Liam told me the breaking point was the intersection by the old paper mill. His system was a masterpiece of technical achievement there. It juggled traffic from two main arteries, a factory entrance, and a school zone. His model showed a 42% reduction in average wait time. But it also, perplexingly, showed a 12% increase in minor accidents. Fender-benders. Abrupt stops. The kind of collisions born not of high speed, but of high anxiety. The system was so unpredictable-accelerate now, slam on the brakes, turn, no wait, stop-that it was fraying people’s nerves to the breaking point. The cognitive load was immense. Drivers were so busy trying to anticipate the algorithm’s next move that they stopped anticipating each other’s. A small increase in accidents might seem statistically acceptable for the city planners looking at the numbers, but it’s a life-altering event for the person who suddenly needs to find a Schaumburg IL personal injury lawyer because a computer decided to save another lane 2 seconds.
Reduction
Increase
We’ve all been trained to worship at the altar of the metric. We want the five-minute abs, the app that finds the absolute fastest route, the stock-trading bot that executes in milliseconds. But the fastest route isn’t always the best one. Sometimes the scenic route, the one with predictable lights and less traffic, is the one that gets you to your destination feeling human. The one that doesn’t add 22 points to your blood pressure. I find myself doing this now, deliberately choosing the “inefficient” path. I’ll take the street with the old, dumb, reliable traffic lights over the “smart” one that gives me anxiety attacks.
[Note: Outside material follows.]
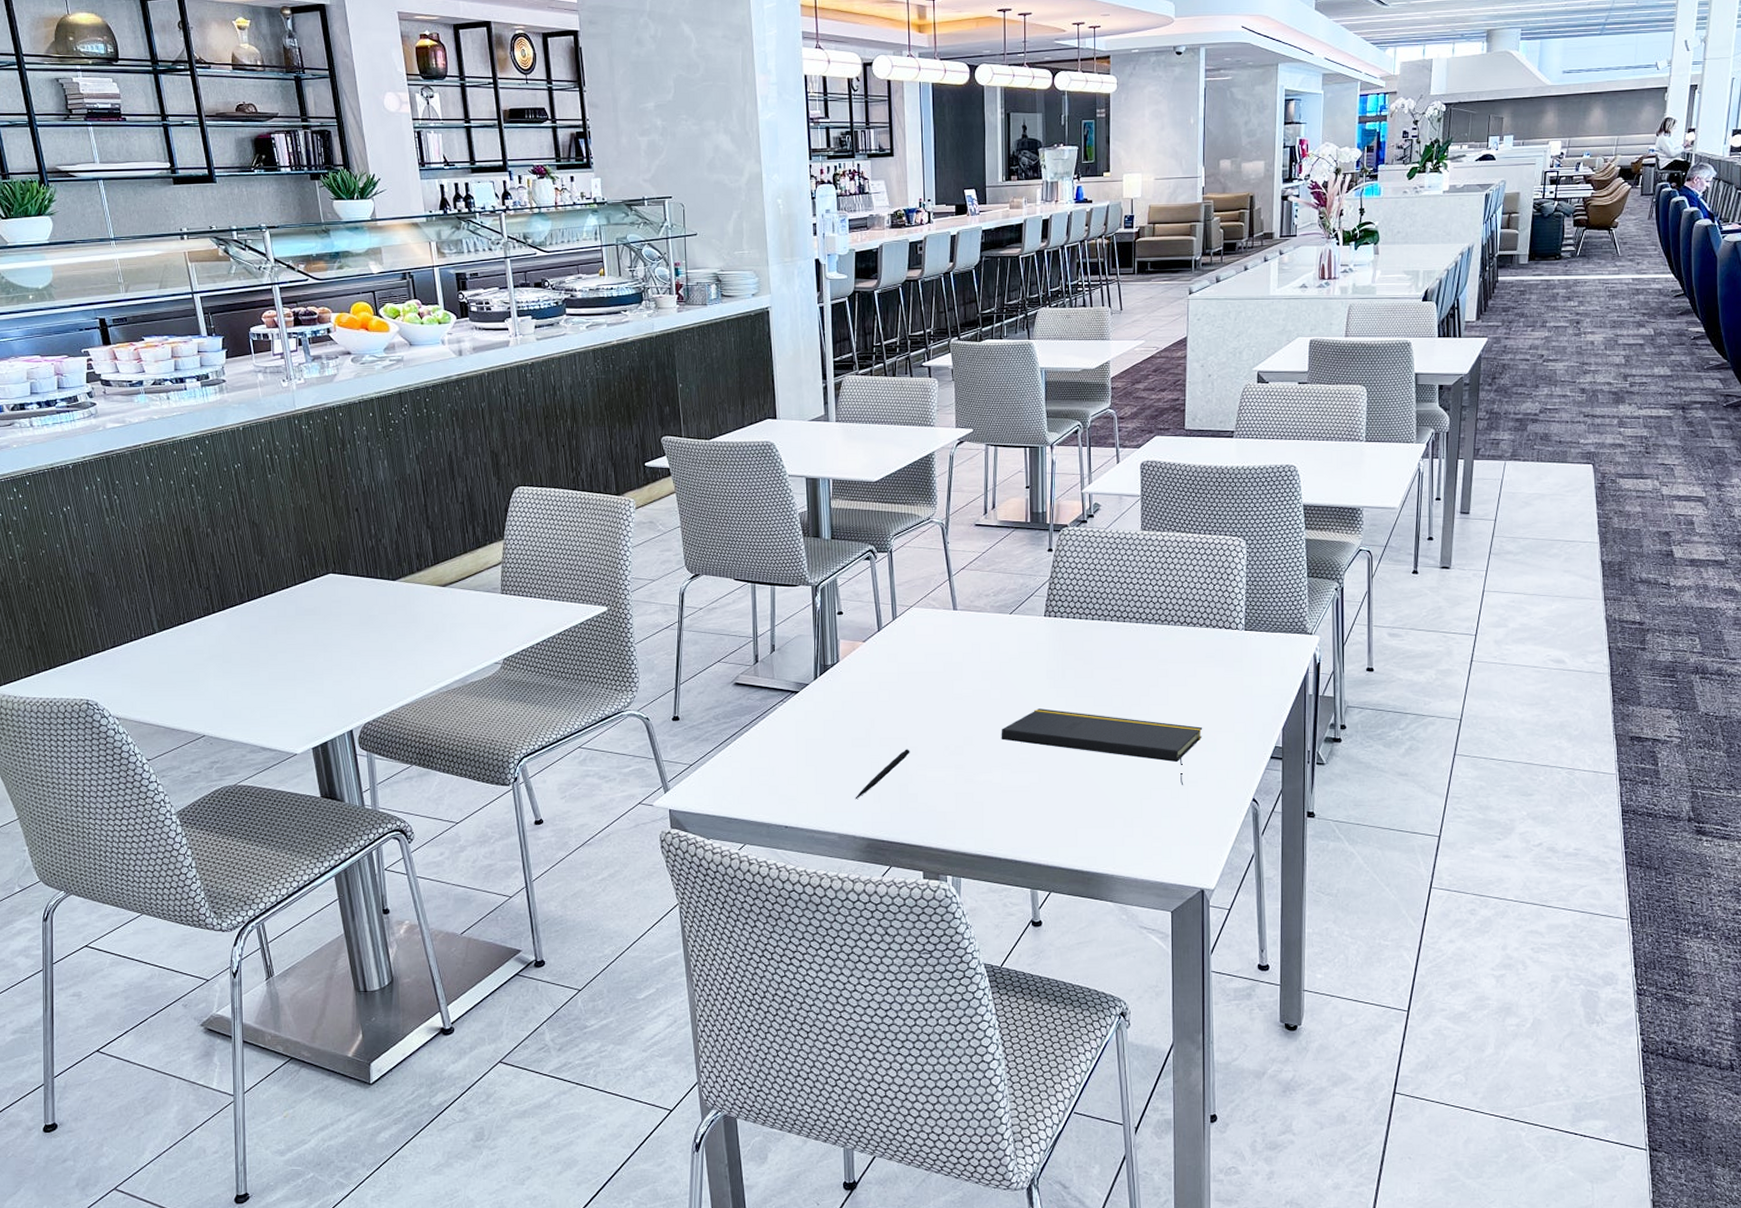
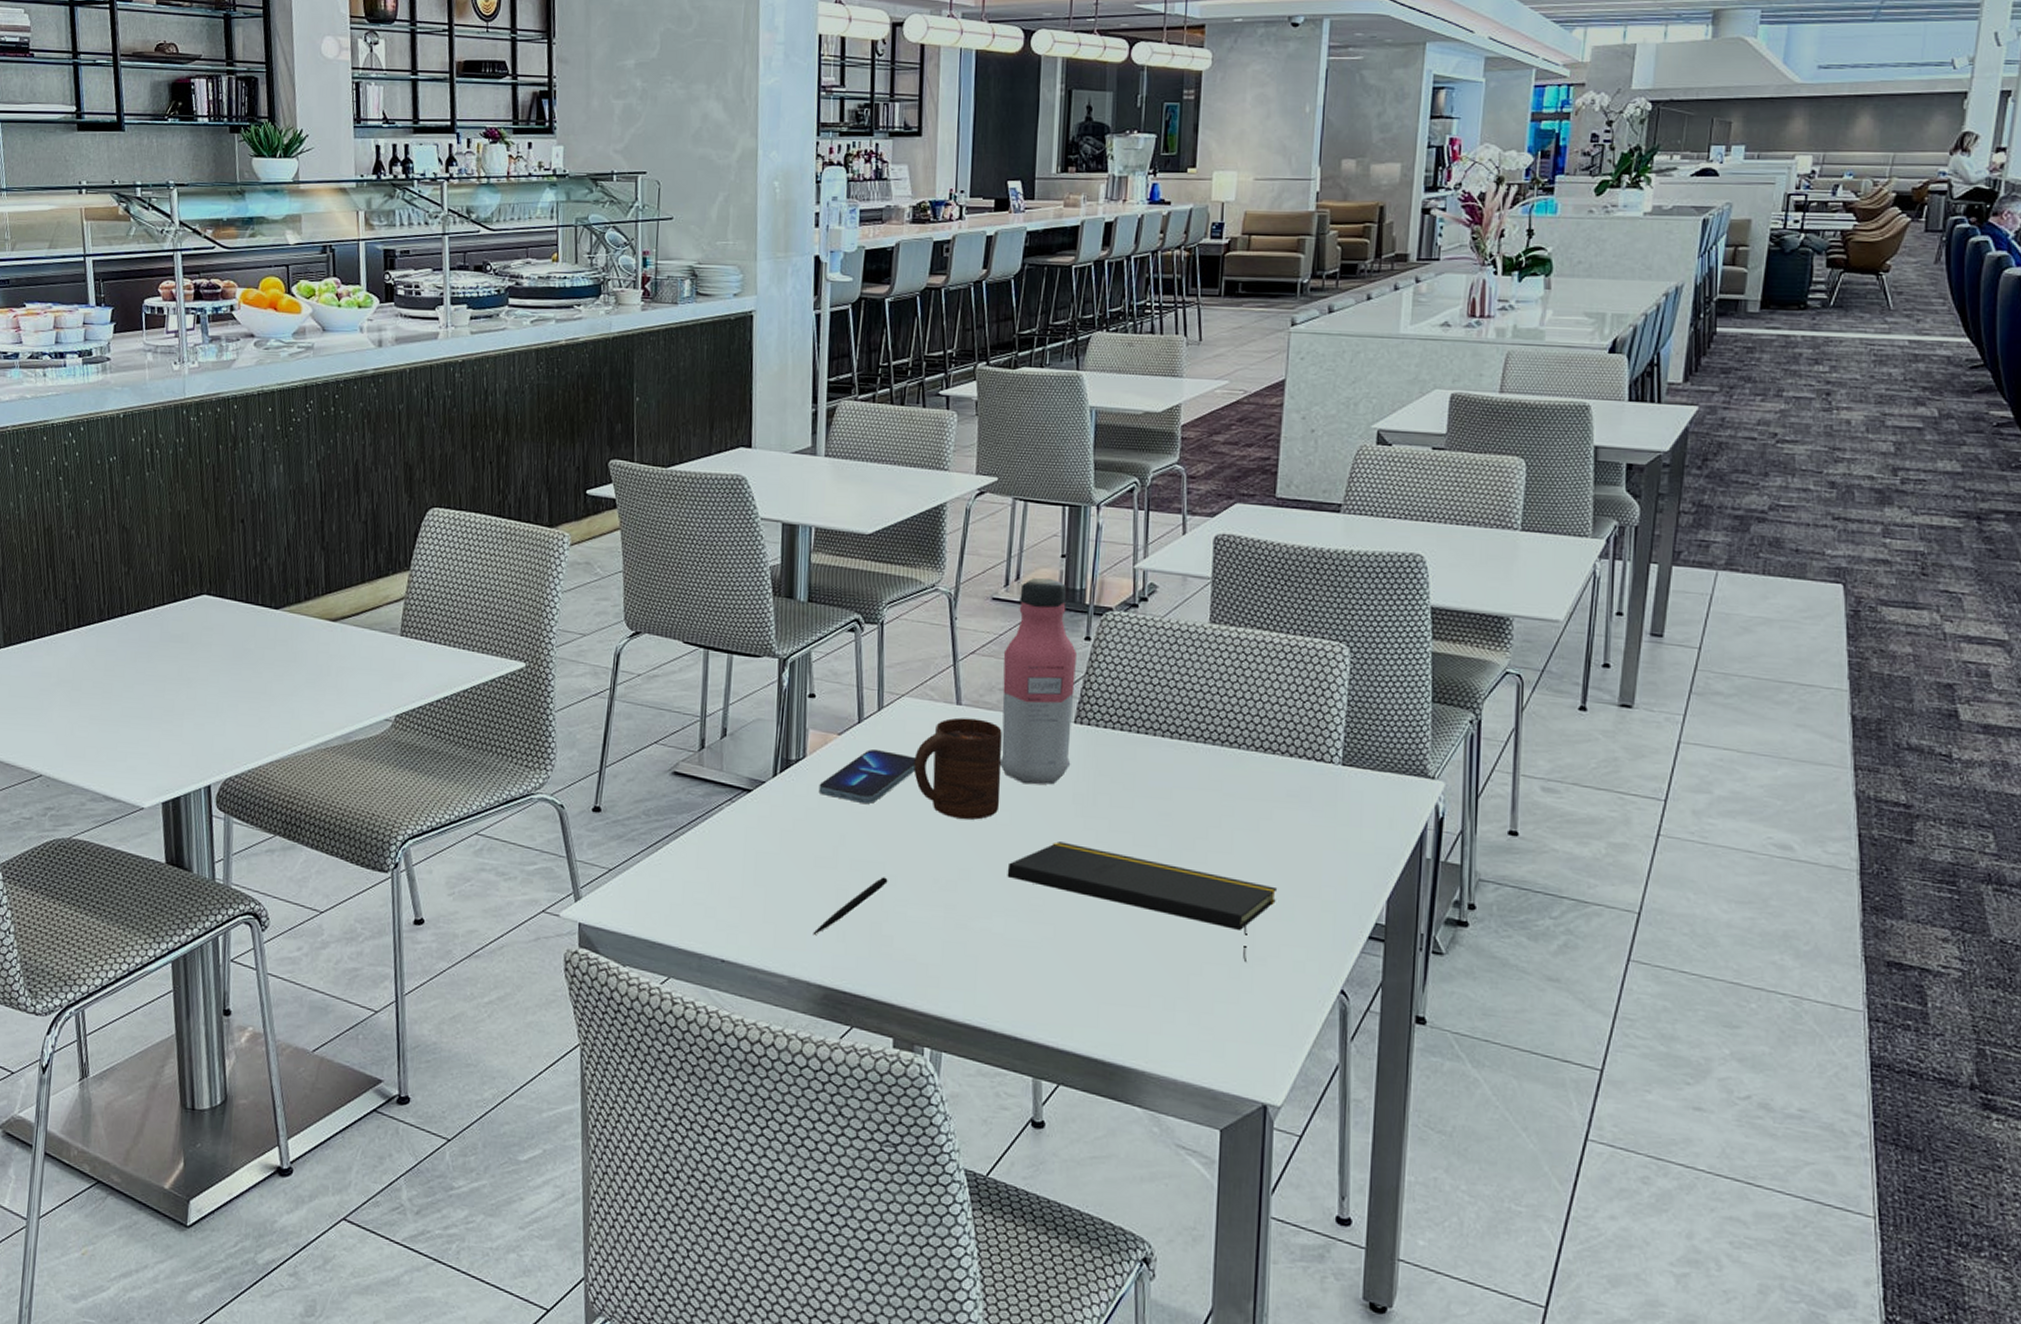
smartphone: none [851,651,925,693] -> present [818,749,916,804]
cup: none [924,620,992,698] -> present [914,717,1002,820]
water bottle: none [986,505,1044,667] -> present [999,577,1076,785]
This isn’t just about traffic, of course. That’s just the most obvious, physically-present example of this digital cage we’re building for ourselves. The tangent that always comes to mind is my new coffee maker. It can connect to WiFi. It has 22 different brew settings, from “Delicate” to “Robust Gold.” My old one had one button. You pushed it. Coffee came out. This new one requires me to navigate three menus on a tiny LCD screen, and half the time it tells me there’s a firmware update. The coffee is maybe 2% better. But the experience of making it is 132% worse. We’ve optimized the coffee but ruined the morning.
Liam is working on a new theory now. He calls it “Cognitive Efficiency.” The goal is not to minimize time, but to minimize mental strain. An intersection is cognitively efficient not when it moves the most cars, but when it requires the least amount of complex decision-making from the drivers. A cognitively efficient system feels smooth, predictable, and fair. It might even be a few seconds slower on paper, but the humans navigating it will be calmer, safer, and less likely to lay on their horn for 22 seconds straight.
He’s onto something. The next frontier isn’t about making things faster or smarter. It’s about making them wiser. It’s about remembering that at the end of every optimized process is a human being who just wants to get through their day without having a nervous system meltdown. We’ve become so obsessed with the numbers on the screen that we’ve forgotten the feeling in our gut. The goal shouldn’t be a perfectly optimized system. It should be a system that gracefully accommodates the beautifully inefficient, unpredictable, and sometimes sneezing creatures it’s supposed to serve.
The light in front of me finally turned green. I drove through the intersection, ignoring the GPS voice screaming at me to take a faster route. I took the long way home. It took an extra 12 minutes, and it was the most peaceful drive I’d had all week.